_DOCUMENT EXTRACT_:
= = =

I come from a typical suburban town in (blank). On the surface it’s a normal, blue-collar community filled with middle class families. Many teenagers often complain that there is nothing to do in town, which may be a primary factor in why drug use has become such an epidemic amongst young people there. Soon after learning that my brother had become one of the many victims, I began to see the tell tale signs and feel the impacts of his drug use. Constantly, he would disappear for several hours only to return home late at night, high and bouncing off the walls. Items in the house suddenly began to go missing, such as precious Christmas presents that my parents had worked tirelessly to be able to afford.
A vicious cycle began to undertake amid his drug use. He would steal and pawn something off in order to get his fix and my father would kick him out of the house upon his returning in a stupor. This would always be a short-term fix as none of us truly had the guts to turn our backs on him and he’d soon return home. I often contemplated whether or not he would be better off in a prison for a time being. He was arrested several times for minor possession and DUI charges. Each arrest led to the same thing, a hefty fine that did nothing but place a financial burden on my parents who were already struggling to make ends meet. However, nothing ever resulted from his trials that aimed to help him overcome his drug addiction.
I knew my brother was not the monster he had become, and several times we would have deep conversations where he’d express a desire to get himself clean. He even checked himself into a rehabilitation clinic at one point, a free program run by a Catholic organization. However, he soon checked himself out after seeing how much older and more religious the rest of the patients were than him. I had researched many other rehabilitation programs in the area, but with my family having no health insurance these programs were simply impossible for him to attend. Soon enough the cycle would resume and he was back to his drug use.
Finally one night my parents could take no more and called the police upon one of his late night returns. He fled the house and the officers informed us that they would arrest him upon his return. Fortunately, he ended up at the (blank) Mission where he was able to finally beat his addiction. Visiting him for the first time in that old, under kept building on Christmas morning was one of the proudest moments I’d ever felt. Although he’s had several relapses since then, I’m happy to say that he’s been clean for over six months now.
Not everyone who deals with drug addiction is as fortunate as my brother was. Many are unable to break the cycle of addiction before it’s too late and they end up in prison or worse, dead from an overdose. I find the current system of minor financial punishment for drug offenders to be inadequate. Without presenting them with an opportunity to better themselves, these punishments are just another component in the cycle of addiction. I hope to one-day influence public policy, as a lawyer, to make quality rehabilitation opportunities available to those who cannot afford them and incorporate them into the judicial process as a means of criminal correction. If admitted to (blank) Law School I will work tirelessly to learn as much as possible so that I can one day make a positive impact on a plague that cripples so many communities across the United States.

= = =

[Records from a collection]
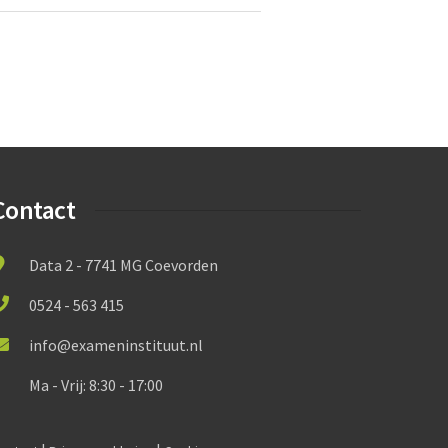
Contact
Data 2 - 7741 MG Coevorden
0524 - 563 415
info@exameninstituut.nl
Ma - Vrij: 8:30 - 17:00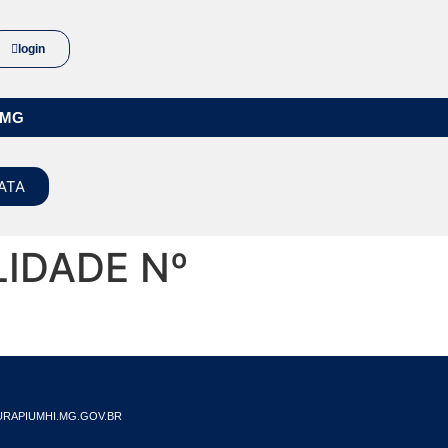
login
/MG
ATA
LIDADE Nº
RAPIUMHI.MG.GOV.BR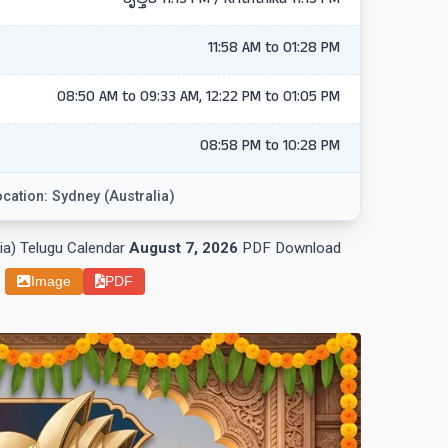
కృత్తిక 11:13 PM / Kriththika 11:13 PM
11:58 AM to 01:28 PM
08:50 AM to 09:33 AM, 12:22 PM to 01:05 PM
08:58 PM to 10:28 PM
cation: Sydney (Australia)
a) Telugu Calendar
August 7, 2026
PDF Download
Image
PDF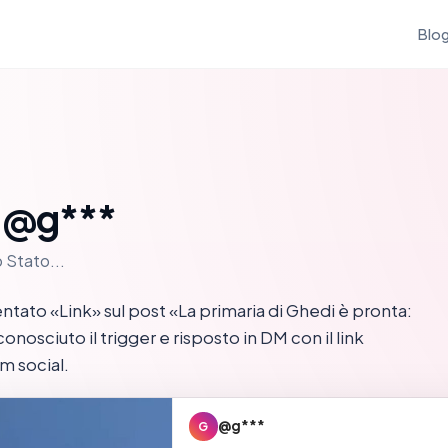
Blo
u @g***
o Stato...
tato «Link» sul post «La primaria di Ghedi è pronta:
nosciuto il trigger e risposto in DM con il link
m social.
@g***
G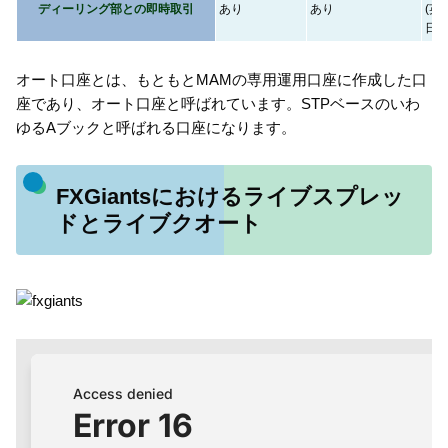
ディーリング部との即時取引
あり
あり
(英
日本
オート口座とは、もともとMAMの専用運用口座に作成した口
座であり、オート口座と呼ばれています。STPベースのいわ
ゆるAブックと呼ばれる口座になります。
FXGiantsにおけるライブスプレッ
ドとライブクオート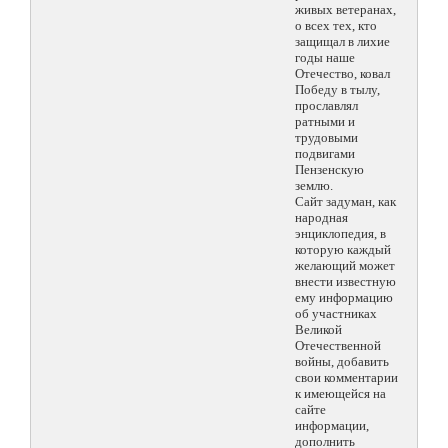
живых ветеранах,
о всех тех, кто
защищал в лихие
годы наше
Отечество, ковал
Победу в тылу,
прославлял
ратными и
трудовыми
подвигами
Пензенскую
землю.
Сайт задуман, как
народная
энциклопедия, в
которую каждый
желающий может
внести известную
ему информацию
об участниках
Великой
Отечественной
войны, добавить
свои комментарии
к имеющейся на
сайте
информации,
дополнить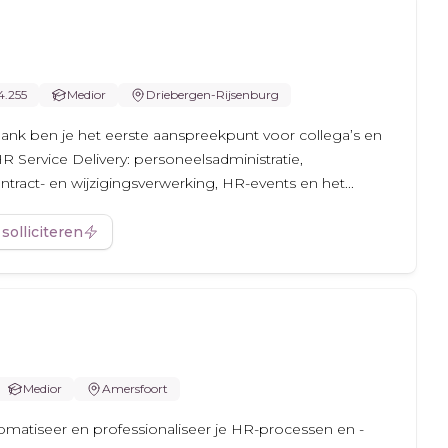
4.255
Medior
Driebergen-Rijsenburg
Bank ben je het eerste aanspreekpunt voor collega’s en
HR Service Delivery: personeelsadministratie,
tract- en wijzigingsverwerking, HR-events en het...
 solliciteren
Medior
Amersfoort
utomatiseer en professionaliseer je HR-processen en -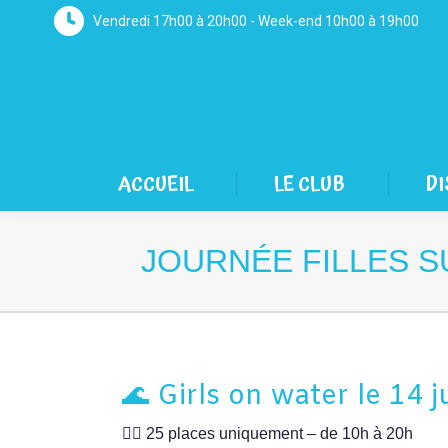
Vendredi 17h00 à 20h00 - Week-end 10h00 à 19h00
ACCUEIL
LE CLUB
DI
JOURNÉE FILLES SU
🌊 Girls on water le 14 
👯‍♀️ 25 places uniquement – de 10h à 20h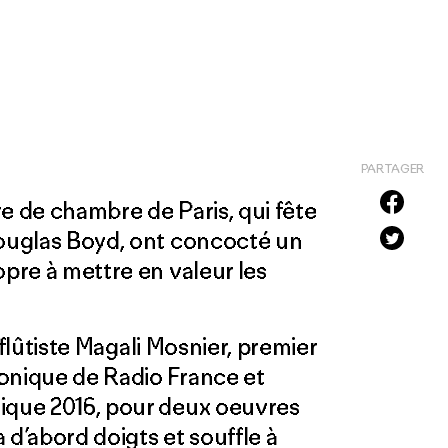
PARTAGER
e de chambre de Paris, qui fête
Douglas Boyd, ont concocté un
opre à mettre en valeur les
e flûtiste Magali Mosnier, premier
onique de Radio France et
sique 2016, pour deux oeuvres
a d’abord doigts et souffle à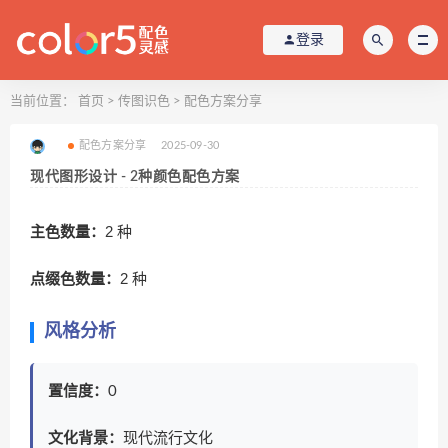
登录
当前位置：
首页
>
传图识色
>
配色方案分享
配色方案分享
2025-09-30
现代图形设计 - 2种颜色配色方案
主色数量：
2 种
点缀色数量：
2 种
风格分析
置信度：
0
文化背景：
现代流行文化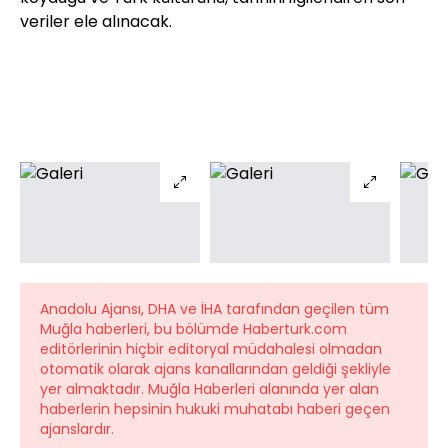
veriler ele alınacak.
Anadolu Ajansı, DHA ve İHA tarafından geçilen tüm
Muğla haberleri, bu bölümde Haberturk.com
editörlerinin hiçbir editoryal müdahalesi olmadan
otomatik olarak ajans kanallarından geldiği şekliyle
yer almaktadır. Muğla Haberleri alanında yer alan
haberlerin hepsinin hukuki muhatabı haberi geçen
ajanslardır.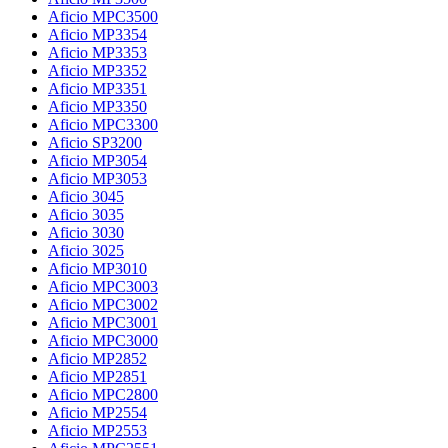
Aficio MPC3500
Aficio MP3354
Aficio MP3353
Aficio MP3352
Aficio MP3351
Aficio MP3350
Aficio MPC3300
Aficio SP3200
Aficio MP3054
Aficio MP3053
Aficio 3045
Aficio 3035
Aficio 3030
Aficio 3025
Aficio MP3010
Aficio MPC3003
Aficio MPC3002
Aficio MPC3001
Aficio MPC3000
Aficio MP2852
Aficio MP2851
Aficio MPC2800
Aficio MP2554
Aficio MP2553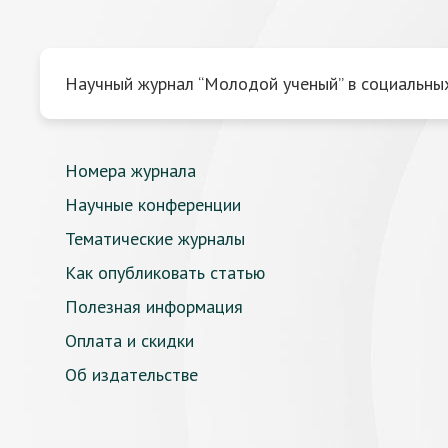
Научный журнал “Молодой ученый” в социальных
Номера журнала
Научные конференции
Тематические журналы
Как опубликовать статью
Полезная информация
Оплата и скидки
Об издательстве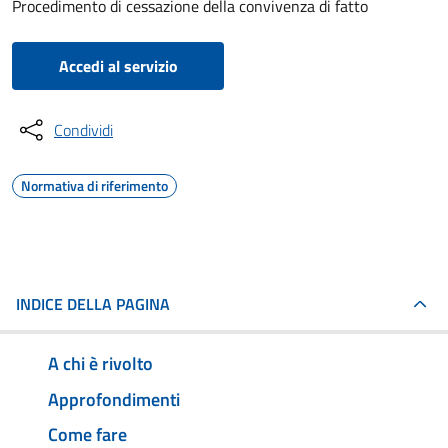
Procedimento di cessazione della convivenza di fatto
Accedi al servizio
Condividi
Normativa di riferimento
INDICE DELLA PAGINA
A chi è rivolto
Approfondimenti
Come fare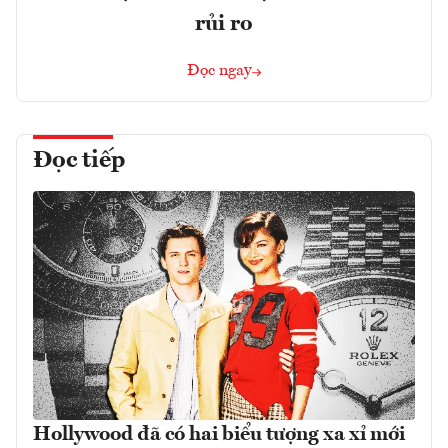
rủi ro
Đọc ngay
Đọc tiếp
Hollywood đã có hai biểu tượng xa xỉ mới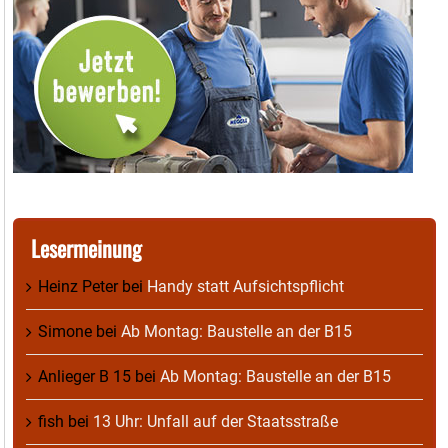
Lesermeinung
Heinz Peter
bei
Handy statt Aufsichtspflicht
Simone
bei
Ab Montag: Baustelle an der B15
Anlieger B 15
bei
Ab Montag: Baustelle an der B15
fish
bei
13 Uhr: Unfall auf der Staatsstraße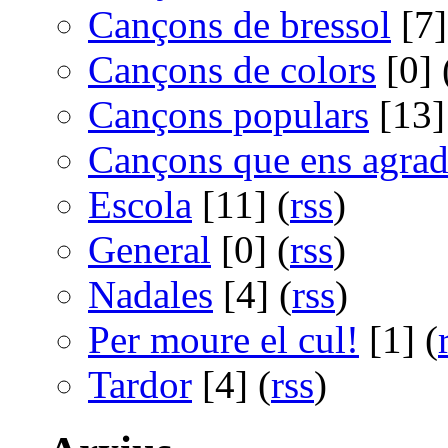
Cançons de bressol
[7]
Cançons de colors
[0] 
Cançons populars
[13]
Cançons que ens agra
Escola
[11] (
rss
)
General
[0] (
rss
)
Nadales
[4] (
rss
)
Per moure el cul!
[1] (
Tardor
[4] (
rss
)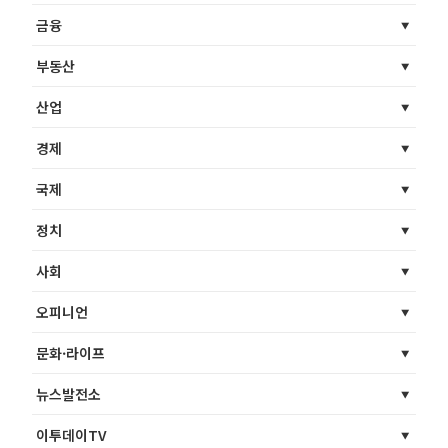
금융
부동산
산업
경제
국제
정치
사회
오피니언
문화·라이프
뉴스발전소
이투데이TV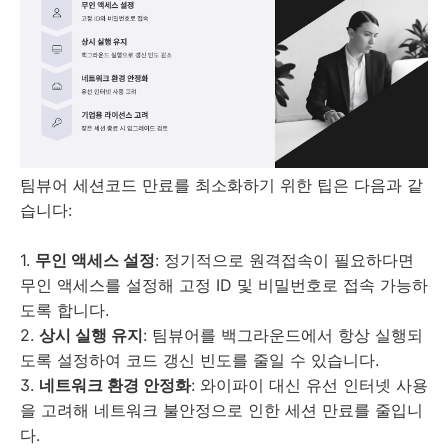
팀뷰어 세션코드 만료를 최소화하기 위한 팁은 다음과 같
습니다:
1.
무인 액세스 설정
: 정기적으로 원격접속이 필요하다면
무인 액세스를 설정해 고정 ID 및 비밀번호로 접속 가능하
도록 합니다.
2.
상시 실행 유지
: 팀뷰어를 백그라운드에서 항상 실행되
도록 설정하여 코드 갱신 빈도를 줄일 수 있습니다.
3.
네트워크 환경 안정화
: 와이파이 대신 유선 인터넷 사용
을 고려해 네트워크 불안정으로 인한 세션 만료를 줄입니
다.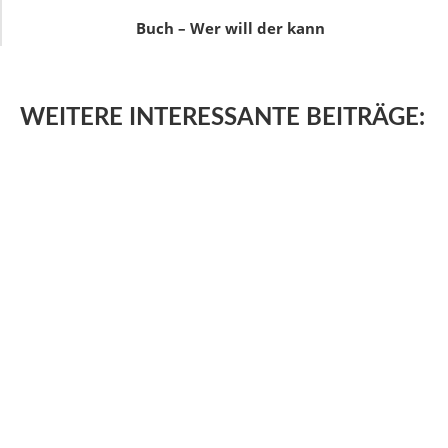
Buch – Wer will der kann
WEITERE
INTERESSANTE BEITRÄGE: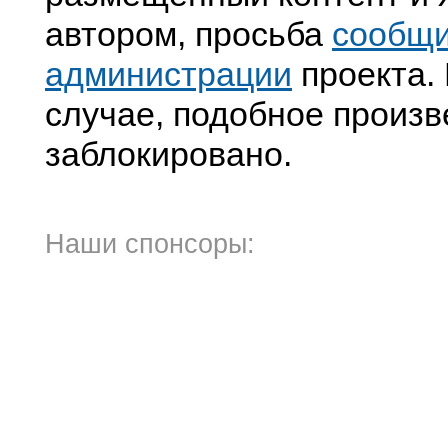
автором, просьба
сообщ
администрации
проекта. 
случае, подобное произв
заблокировано.
Наши спонсоры: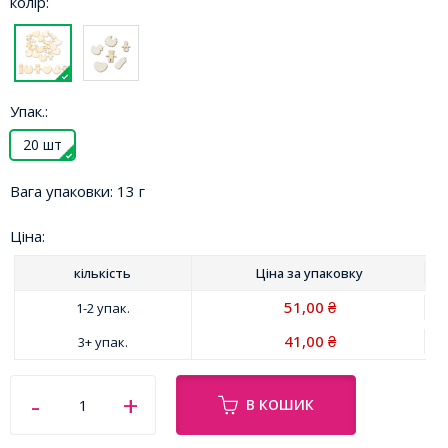
колір:
Упак.:
20 шт
Вага упаковки:
13 г
Ціна:
кількість
Ціна за
упаковку
51,00
1-2 упак.
₴
41,00
3+ упак.
₴
В КОШИК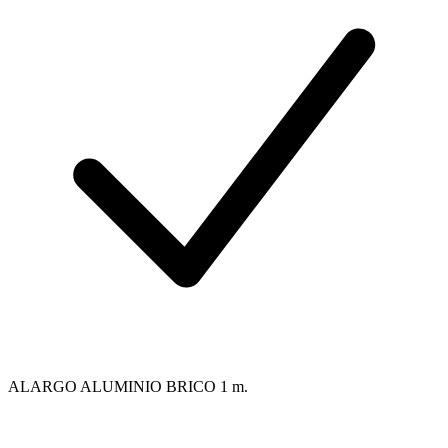
ALARGO ALUMINIO BRICO 1 m.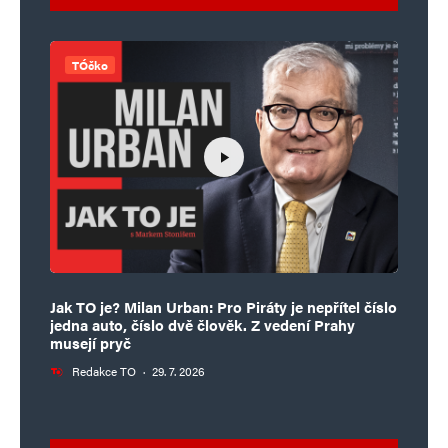
TÓčko
Jak TO je? Milan Urban: Pro Piráty je nepřítel číslo
jedna auto, číslo dvě člověk. Z vedení Prahy
musejí pryč
Redakce TO
·
29. 7. 2026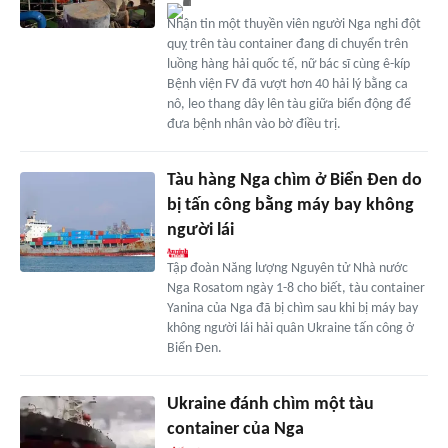
Nhận tin một thuyền viên người Nga nghi đột
quỵ trên tàu container đang di chuyển trên
luồng hàng hải quốc tế, nữ bác sĩ cùng ê-kíp
Bệnh viện FV đã vượt hơn 40 hải lý bằng ca
nô, leo thang dây lên tàu giữa biển động để
đưa bệnh nhân vào bờ điều trị.
Tàu hàng Nga chìm ở Biển Đen do
bị tấn công bằng máy bay không
người lái
Tập đoàn Năng lượng Nguyên tử Nhà nước
Nga Rosatom ngày 1-8 cho biết, tàu container
Yanina của Nga đã bị chìm sau khi bị máy bay
không người lái hải quân Ukraine tấn công ở
Biển Đen.
Ukraine đánh chìm một tàu
container của Nga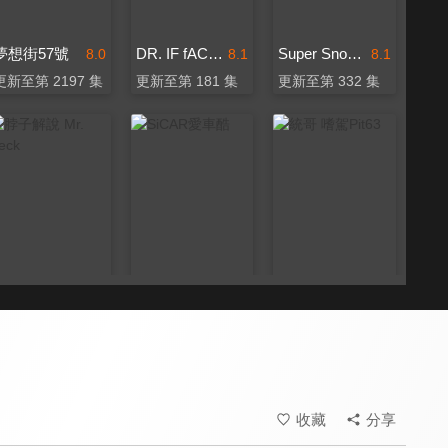
夢想街57號
DR. IF fACTORY 硬核車媒
Super Snow Show
8.0
8.1
8.1
更新至第 2197 集
更新至第 181 集
更新至第 332 集
脖子解說 Mr. Neck
SiCAR愛車酷
統哥 嗜駕Pit63
7.9
8.6
8.2
更新至第 152 集
更新至第 281 集
更新至第 190 集
收藏
分享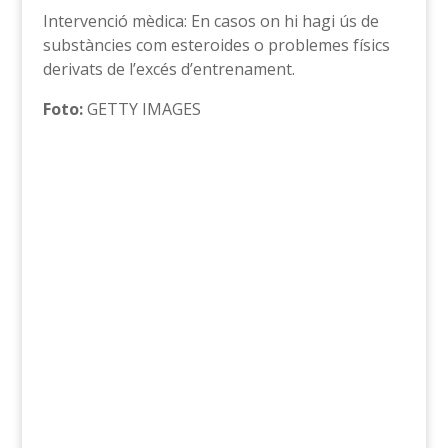
Intervenció mèdica: En casos on hi hagi ús de
substàncies com esteroides o problemes físics
derivats de l’excés d’entrenament.
Foto:
GETTY IMAGES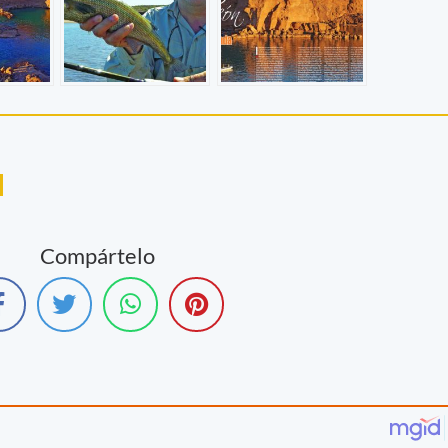
Compártelo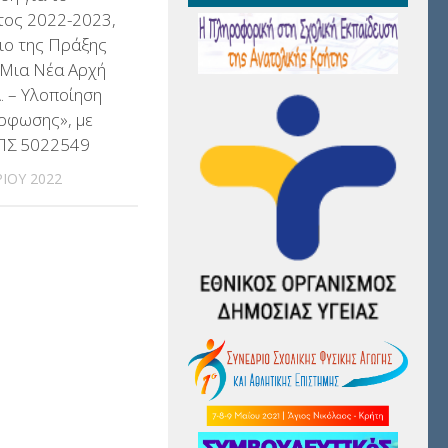
τος 2022-2023,
ιο της Πράξης
 «Μια Νέα Αρχή
. – Υλοποίηση
ρφωσης», με
ΠΣ 5022549
ΊΟΥ 2022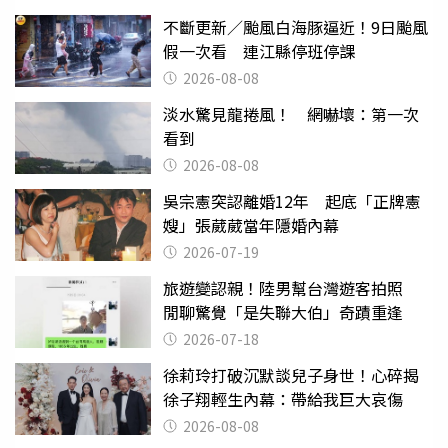
不斷更新／颱風白海豚逼近！9日颱風
假一次看 連江縣停班停課
2026-08-08
淡水驚見龍捲風！ 網嚇壞：第一次
看到
2026-08-08
吳宗憲突認離婚12年 起底「正牌憲
嫂」張葳葳當年隱婚內幕
2026-07-19
旅遊變認親！陸男幫台灣遊客拍照
閒聊驚覺「是失聯大伯」奇蹟重逢
2026-07-18
徐莉玲打破沉默談兒子身世！心碎揭
徐子翔輕生內幕：帶給我巨大哀傷
2026-08-08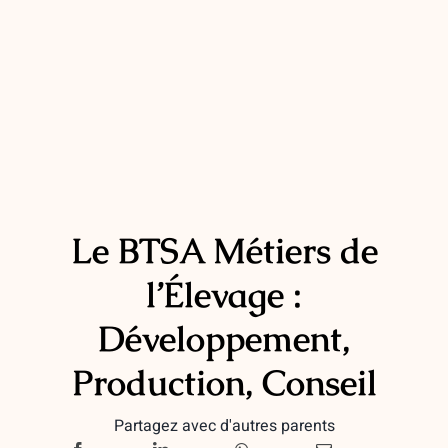
Le BTSA Métiers de
l’Élevage :
Développement,
Production, Conseil
Partagez avec d'autres parents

= = =

_WHAT THE TASK ASKS_:
In the text about the brother's drug addiction, reproduce the passage between "I knew my brother" and "to his drug use.", inclusive, substituting "community charity" for "Catholic organization".

_RESPONSE BELOW_:
I knew my brother was not the monster he had become, and several times we would have deep conversations where he’d express a desire to get himself clean. He even checked himself into a rehabilitation clinic at one point, a free program run by a community charity. However, he soon checked himself out after seeing how much older and more religious the rest of the patients were than him. I had researched many other rehabilitation programs in the area, but with my family having no health insurance these programs were simply impossible for him to attend. Soon enough the cycle would resume and he was back to his drug use.